EXERCISE DIRECTIONS: Lay out the part of the listing that starts at the line containing "common name: Siberian pine" and runs through the line containing "order: Pelecaniformes" as a two-column CSV with the header rank,name. Give one row per line, and put each field in double quotes with any line breaks replaced by spaces.
==== GIVEN DATA ====
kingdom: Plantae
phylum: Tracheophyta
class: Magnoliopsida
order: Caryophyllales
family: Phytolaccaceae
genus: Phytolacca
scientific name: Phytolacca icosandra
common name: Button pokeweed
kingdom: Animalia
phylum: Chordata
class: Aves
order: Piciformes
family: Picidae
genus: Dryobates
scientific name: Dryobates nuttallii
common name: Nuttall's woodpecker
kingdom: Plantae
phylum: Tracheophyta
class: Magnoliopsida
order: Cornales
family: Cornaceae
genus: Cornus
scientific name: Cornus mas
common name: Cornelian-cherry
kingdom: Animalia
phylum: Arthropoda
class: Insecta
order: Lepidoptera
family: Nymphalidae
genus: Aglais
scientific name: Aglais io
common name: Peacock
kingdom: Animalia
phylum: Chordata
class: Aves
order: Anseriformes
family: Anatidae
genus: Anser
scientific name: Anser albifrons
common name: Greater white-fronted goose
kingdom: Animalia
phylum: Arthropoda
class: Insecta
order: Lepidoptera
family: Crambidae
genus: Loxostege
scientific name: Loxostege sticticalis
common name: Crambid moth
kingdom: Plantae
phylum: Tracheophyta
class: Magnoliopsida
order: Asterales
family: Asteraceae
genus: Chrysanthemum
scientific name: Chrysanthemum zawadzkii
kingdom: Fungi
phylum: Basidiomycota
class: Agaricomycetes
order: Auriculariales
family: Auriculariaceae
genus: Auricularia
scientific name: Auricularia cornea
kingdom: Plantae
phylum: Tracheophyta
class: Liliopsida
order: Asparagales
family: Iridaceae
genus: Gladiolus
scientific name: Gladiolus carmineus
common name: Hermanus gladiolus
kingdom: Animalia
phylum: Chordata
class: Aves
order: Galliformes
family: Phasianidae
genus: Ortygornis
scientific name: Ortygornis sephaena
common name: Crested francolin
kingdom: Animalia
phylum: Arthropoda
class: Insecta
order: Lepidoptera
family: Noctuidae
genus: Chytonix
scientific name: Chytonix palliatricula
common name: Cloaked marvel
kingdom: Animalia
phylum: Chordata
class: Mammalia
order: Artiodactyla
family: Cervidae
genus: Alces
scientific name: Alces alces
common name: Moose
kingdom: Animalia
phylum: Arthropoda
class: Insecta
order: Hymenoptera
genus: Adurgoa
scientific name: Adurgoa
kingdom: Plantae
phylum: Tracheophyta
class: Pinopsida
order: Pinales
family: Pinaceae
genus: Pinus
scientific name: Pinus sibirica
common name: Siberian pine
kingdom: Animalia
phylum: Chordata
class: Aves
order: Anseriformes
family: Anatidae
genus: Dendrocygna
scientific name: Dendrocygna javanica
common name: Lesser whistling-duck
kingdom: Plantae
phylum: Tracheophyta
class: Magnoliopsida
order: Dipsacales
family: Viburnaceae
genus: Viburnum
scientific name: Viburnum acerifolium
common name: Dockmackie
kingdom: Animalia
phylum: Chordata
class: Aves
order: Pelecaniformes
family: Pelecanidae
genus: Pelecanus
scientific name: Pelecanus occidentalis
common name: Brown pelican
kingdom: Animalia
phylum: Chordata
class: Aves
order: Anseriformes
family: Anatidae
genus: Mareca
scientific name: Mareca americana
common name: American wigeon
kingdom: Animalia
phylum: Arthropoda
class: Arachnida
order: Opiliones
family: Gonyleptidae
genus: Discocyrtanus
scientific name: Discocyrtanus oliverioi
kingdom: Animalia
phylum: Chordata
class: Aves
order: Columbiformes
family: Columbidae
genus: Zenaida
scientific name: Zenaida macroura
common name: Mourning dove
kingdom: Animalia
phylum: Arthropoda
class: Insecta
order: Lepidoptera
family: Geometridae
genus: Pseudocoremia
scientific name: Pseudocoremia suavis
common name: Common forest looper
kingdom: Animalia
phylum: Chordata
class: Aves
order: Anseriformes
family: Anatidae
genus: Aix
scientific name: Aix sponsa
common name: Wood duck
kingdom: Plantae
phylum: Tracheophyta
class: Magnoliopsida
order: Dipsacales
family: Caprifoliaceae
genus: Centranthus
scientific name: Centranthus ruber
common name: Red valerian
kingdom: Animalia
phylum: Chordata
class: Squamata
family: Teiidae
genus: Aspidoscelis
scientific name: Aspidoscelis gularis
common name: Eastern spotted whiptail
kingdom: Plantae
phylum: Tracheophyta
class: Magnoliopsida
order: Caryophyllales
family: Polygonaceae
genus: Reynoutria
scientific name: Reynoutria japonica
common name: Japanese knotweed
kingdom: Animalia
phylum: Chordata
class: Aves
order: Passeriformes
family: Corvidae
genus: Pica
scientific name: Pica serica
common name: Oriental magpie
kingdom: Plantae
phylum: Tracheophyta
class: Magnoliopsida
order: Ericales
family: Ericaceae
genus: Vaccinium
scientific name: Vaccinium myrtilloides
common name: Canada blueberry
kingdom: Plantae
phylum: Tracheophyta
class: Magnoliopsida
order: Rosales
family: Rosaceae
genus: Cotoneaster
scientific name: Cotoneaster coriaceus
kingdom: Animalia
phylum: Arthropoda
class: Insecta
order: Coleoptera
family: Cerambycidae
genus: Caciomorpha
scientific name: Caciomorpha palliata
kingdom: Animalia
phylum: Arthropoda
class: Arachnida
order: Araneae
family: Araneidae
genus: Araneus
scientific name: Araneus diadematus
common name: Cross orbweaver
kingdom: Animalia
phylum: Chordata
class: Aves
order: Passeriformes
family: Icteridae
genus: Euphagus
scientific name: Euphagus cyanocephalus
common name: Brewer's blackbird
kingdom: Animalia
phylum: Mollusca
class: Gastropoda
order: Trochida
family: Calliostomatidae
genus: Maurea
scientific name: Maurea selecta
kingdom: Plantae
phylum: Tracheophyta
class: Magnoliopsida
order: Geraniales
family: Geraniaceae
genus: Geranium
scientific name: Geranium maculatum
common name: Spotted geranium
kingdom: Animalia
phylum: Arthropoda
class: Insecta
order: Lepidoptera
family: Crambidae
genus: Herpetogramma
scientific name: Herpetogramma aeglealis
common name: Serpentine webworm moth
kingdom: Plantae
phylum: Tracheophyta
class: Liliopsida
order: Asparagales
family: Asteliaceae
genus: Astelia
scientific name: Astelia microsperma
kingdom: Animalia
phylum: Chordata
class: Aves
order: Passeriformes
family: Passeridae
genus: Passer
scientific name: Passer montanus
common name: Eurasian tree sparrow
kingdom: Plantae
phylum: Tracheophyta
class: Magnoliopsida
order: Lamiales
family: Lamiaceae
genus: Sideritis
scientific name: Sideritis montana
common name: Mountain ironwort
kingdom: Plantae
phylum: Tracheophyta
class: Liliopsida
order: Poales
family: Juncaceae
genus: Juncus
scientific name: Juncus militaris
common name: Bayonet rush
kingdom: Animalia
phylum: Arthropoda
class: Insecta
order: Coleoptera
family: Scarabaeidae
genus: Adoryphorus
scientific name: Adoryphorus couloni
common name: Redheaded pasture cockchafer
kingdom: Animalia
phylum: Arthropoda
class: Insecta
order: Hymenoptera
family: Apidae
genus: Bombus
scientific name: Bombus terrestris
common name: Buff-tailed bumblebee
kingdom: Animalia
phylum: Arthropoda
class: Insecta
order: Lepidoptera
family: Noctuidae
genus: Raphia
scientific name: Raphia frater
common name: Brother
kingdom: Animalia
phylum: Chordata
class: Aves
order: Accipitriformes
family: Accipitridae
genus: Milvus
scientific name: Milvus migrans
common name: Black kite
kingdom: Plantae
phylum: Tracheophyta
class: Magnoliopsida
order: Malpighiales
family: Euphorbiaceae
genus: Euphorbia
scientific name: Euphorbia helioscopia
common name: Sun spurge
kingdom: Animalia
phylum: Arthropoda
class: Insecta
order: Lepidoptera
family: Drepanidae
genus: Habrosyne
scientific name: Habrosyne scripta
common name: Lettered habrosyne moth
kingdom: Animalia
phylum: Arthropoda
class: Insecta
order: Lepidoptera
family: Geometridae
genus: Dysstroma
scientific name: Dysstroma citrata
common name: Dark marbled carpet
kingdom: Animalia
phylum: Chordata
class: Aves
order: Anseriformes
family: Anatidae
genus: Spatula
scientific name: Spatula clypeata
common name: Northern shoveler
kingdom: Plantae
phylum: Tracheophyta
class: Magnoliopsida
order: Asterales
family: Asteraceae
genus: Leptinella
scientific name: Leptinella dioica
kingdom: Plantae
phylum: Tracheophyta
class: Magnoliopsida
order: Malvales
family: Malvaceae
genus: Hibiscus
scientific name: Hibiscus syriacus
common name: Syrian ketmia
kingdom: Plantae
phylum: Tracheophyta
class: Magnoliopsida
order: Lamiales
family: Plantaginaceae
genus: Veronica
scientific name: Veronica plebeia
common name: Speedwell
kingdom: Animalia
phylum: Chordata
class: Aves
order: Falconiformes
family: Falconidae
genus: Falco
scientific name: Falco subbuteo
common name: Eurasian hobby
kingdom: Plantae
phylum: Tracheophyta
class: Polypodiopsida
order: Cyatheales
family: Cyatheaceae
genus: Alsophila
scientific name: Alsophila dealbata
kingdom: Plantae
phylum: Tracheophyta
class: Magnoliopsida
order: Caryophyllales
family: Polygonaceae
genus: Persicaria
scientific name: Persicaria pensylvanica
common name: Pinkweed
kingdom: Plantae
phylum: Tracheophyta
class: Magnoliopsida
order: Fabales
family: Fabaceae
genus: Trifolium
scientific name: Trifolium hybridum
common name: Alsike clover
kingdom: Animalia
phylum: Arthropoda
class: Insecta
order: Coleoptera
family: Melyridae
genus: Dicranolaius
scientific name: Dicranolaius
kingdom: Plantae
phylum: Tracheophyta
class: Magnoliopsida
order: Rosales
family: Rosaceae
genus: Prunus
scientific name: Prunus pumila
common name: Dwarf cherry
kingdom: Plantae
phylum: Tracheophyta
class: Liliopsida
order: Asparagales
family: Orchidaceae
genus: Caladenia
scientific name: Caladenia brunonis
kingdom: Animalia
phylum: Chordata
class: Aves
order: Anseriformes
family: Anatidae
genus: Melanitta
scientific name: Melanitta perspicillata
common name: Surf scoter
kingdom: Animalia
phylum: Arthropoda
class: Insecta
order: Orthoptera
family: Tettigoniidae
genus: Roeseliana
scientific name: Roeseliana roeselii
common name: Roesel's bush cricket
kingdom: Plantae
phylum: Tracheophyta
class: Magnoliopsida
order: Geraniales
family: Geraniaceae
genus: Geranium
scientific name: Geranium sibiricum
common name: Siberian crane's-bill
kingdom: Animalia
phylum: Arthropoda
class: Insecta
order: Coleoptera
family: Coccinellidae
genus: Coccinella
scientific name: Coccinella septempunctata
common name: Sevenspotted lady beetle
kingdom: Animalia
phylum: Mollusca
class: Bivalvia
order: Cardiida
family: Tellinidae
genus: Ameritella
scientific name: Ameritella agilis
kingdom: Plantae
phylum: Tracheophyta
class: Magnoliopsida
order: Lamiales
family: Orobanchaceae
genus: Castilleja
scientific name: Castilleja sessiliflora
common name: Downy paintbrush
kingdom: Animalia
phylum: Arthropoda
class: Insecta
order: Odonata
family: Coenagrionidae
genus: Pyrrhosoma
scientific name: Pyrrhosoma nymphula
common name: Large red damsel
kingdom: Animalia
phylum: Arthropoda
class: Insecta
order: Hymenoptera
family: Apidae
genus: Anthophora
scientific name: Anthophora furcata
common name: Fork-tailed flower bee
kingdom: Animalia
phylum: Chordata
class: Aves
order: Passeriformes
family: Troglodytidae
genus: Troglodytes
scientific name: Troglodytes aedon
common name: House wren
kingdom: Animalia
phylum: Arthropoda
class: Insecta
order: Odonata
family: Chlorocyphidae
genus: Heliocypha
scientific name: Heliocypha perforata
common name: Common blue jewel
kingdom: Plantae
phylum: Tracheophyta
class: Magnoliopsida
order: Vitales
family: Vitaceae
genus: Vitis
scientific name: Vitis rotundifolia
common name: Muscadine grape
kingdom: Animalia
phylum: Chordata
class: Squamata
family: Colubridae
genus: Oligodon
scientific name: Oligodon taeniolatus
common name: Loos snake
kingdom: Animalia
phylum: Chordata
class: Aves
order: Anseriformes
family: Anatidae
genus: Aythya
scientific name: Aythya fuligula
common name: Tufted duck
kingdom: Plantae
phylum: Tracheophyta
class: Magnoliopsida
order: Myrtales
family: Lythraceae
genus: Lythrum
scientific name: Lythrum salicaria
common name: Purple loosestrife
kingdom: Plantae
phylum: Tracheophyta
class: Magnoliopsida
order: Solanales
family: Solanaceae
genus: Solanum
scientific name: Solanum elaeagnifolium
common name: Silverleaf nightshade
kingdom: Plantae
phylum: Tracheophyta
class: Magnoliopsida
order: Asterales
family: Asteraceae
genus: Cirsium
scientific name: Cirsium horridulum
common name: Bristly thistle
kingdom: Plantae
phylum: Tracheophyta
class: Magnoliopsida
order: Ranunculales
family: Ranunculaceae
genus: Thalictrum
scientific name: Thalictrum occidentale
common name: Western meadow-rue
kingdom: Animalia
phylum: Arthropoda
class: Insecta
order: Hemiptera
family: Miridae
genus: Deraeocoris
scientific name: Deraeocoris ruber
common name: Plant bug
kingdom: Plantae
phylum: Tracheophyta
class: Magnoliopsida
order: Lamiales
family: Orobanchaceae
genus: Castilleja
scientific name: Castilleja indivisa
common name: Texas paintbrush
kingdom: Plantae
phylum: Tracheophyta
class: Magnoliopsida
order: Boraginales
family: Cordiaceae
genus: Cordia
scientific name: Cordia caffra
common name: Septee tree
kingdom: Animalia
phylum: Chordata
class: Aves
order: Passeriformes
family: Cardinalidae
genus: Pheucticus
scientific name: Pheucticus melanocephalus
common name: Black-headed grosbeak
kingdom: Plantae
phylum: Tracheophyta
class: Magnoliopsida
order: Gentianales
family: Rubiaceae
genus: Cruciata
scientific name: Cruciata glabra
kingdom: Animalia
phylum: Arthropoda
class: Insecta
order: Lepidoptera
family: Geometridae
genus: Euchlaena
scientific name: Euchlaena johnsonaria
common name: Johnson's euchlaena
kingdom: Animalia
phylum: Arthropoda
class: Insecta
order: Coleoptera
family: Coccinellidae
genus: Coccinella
====
SOLUTION TO THE EXERCISE:
rank,name
"common name:","Siberian pine"
"kingdom:","Animalia"
"phylum:","Chordata"
"class:","Aves"
"order:","Anseriformes"
"family:","Anatidae"
"genus:","Dendrocygna"
"scientific name:","Dendrocygna javanica"
"common name:","Lesser whistling-duck"
"kingdom:","Plantae"
"phylum:","Tracheophyta"
"class:","Magnoliopsida"
"order:","Dipsacales"
"family:","Viburnaceae"
"genus:","Viburnum"
"scientific name:","Viburnum acerifolium"
"common name:","Dockmackie"
"kingdom:","Animalia"
"phylum:","Chordata"
"class:","Aves"
"order:","Pelecaniformes"